(Collected data)
• • • •
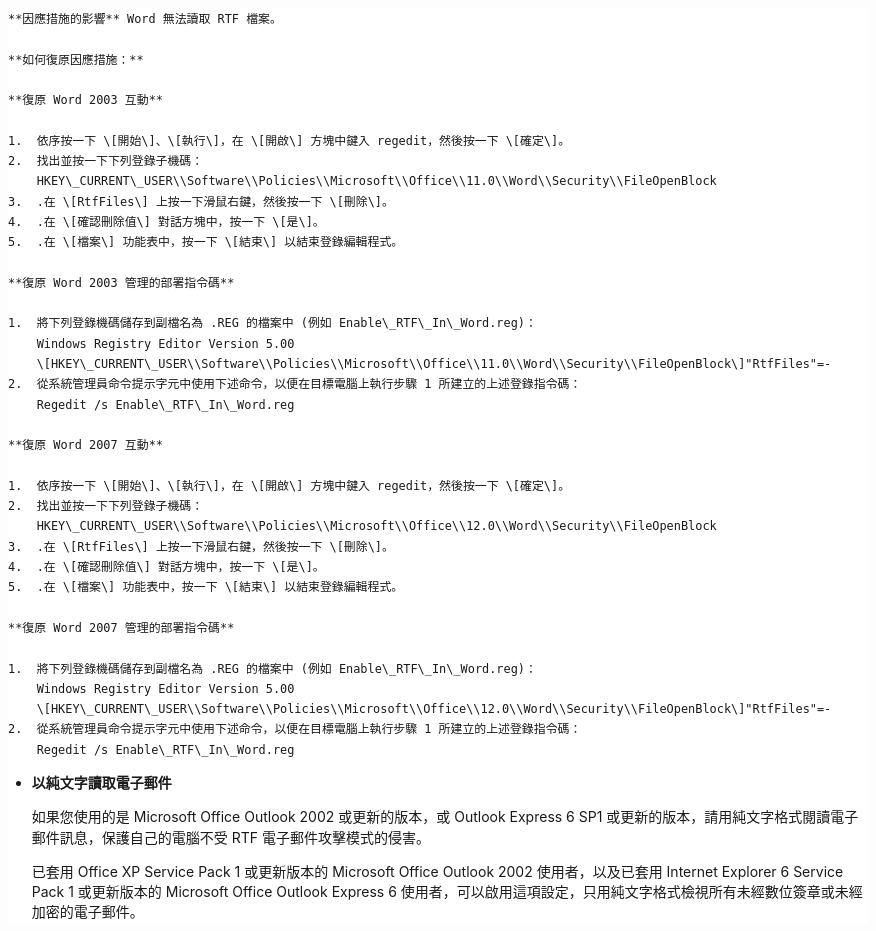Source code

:     **因應措施的影響** Word 無法讀取 RTF 檔案。

    **如何復原因應措施：**

    **復原 Word 2003 互動**

    1.  依序按一下 \[開始\]、\[執行\]，在 \[開啟\] 方塊中鍵入 regedit，然後按一下 \[確定\]。
    2.  找出並按一下下列登錄子機碼：
        HKEY\_CURRENT\_USER\\Software\\Policies\\Microsoft\\Office\\11.0\\Word\\Security\\FileOpenBlock
    3.  .在 \[RtfFiles\] 上按一下滑鼠右鍵，然後按一下 \[刪除\]。
    4.  .在 \[確認刪除值\] 對話方塊中，按一下 \[是\]。
    5.  .在 \[檔案\] 功能表中，按一下 \[結束\] 以結束登錄編輯程式。

    **復原 Word 2003 管理的部署指令碼**

    1.  將下列登錄機碼儲存到副檔名為 .REG 的檔案中 (例如 Enable\_RTF\_In\_Word.reg)：
        Windows Registry Editor Version 5.00
        \[HKEY\_CURRENT\_USER\\Software\\Policies\\Microsoft\\Office\\11.0\\Word\\Security\\FileOpenBlock\]"RtfFiles"=-
    2.  從系統管理員命令提示字元中使用下述命令，以便在目標電腦上執行步驟 1 所建立的上述登錄指令碼：
        Regedit /s Enable\_RTF\_In\_Word.reg

    **復原 Word 2007 互動**

    1.  依序按一下 \[開始\]、\[執行\]，在 \[開啟\] 方塊中鍵入 regedit，然後按一下 \[確定\]。
    2.  找出並按一下下列登錄子機碼：
        HKEY\_CURRENT\_USER\\Software\\Policies\\Microsoft\\Office\\12.0\\Word\\Security\\FileOpenBlock
    3.  .在 \[RtfFiles\] 上按一下滑鼠右鍵，然後按一下 \[刪除\]。
    4.  .在 \[確認刪除值\] 對話方塊中，按一下 \[是\]。
    5.  .在 \[檔案\] 功能表中，按一下 \[結束\] 以結束登錄編輯程式。

    **復原 Word 2007 管理的部署指令碼**

    1.  將下列登錄機碼儲存到副檔名為 .REG 的檔案中 (例如 Enable\_RTF\_In\_Word.reg)：
        Windows Registry Editor Version 5.00
        \[HKEY\_CURRENT\_USER\\Software\\Policies\\Microsoft\\Office\\12.0\\Word\\Security\\FileOpenBlock\]"RtfFiles"=-
    2.  從系統管理員命令提示字元中使用下述命令，以便在目標電腦上執行步驟 1 所建立的上述登錄指令碼：
        Regedit /s Enable\_RTF\_In\_Word.reg

-   **以純文字讀取電子郵件**

    如果您使用的是 Microsoft Office Outlook 2002 或更新的版本，或 Outlook Express 6 SP1 或更新的版本，請用純文字格式閱讀電子郵件訊息，保護自己的電腦不受 RTF 電子郵件攻擊模式的侵害。

    已套用 Office XP Service Pack 1 或更新版本的 Microsoft Office Outlook 2002 使用者，以及已套用 Internet Explorer 6 Service Pack 1 或更新版本的 Microsoft Office Outlook Express 6 使用者，可以啟用這項設定，只用純文字格式檢視所有未經數位簽章或未經加密的電子郵件。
• • • •
## ASSIGNED TASK
Look through the entries for the string "Express". Every line that has it belongs in the answer.

## YOUR SOLUTION
    如果您使用的是 Microsoft Office Outlook 2002 或更新的版本，或 Outlook Express 6 SP1 或更新的版本，請用純文字格式閱讀電子郵件訊息，保護自己的電腦不受 RTF 電子郵件攻擊模式的侵害。
    已套用 Office XP Service Pack 1 或更新版本的 Microsoft Office Outlook 2002 使用者，以及已套用 Internet Explorer 6 Service Pack 1 或更新版本的 Microsoft Office Outlook Express 6 使用者，可以啟用這項設定，只用純文字格式檢視所有未經數位簽章或未經加密的電子郵件。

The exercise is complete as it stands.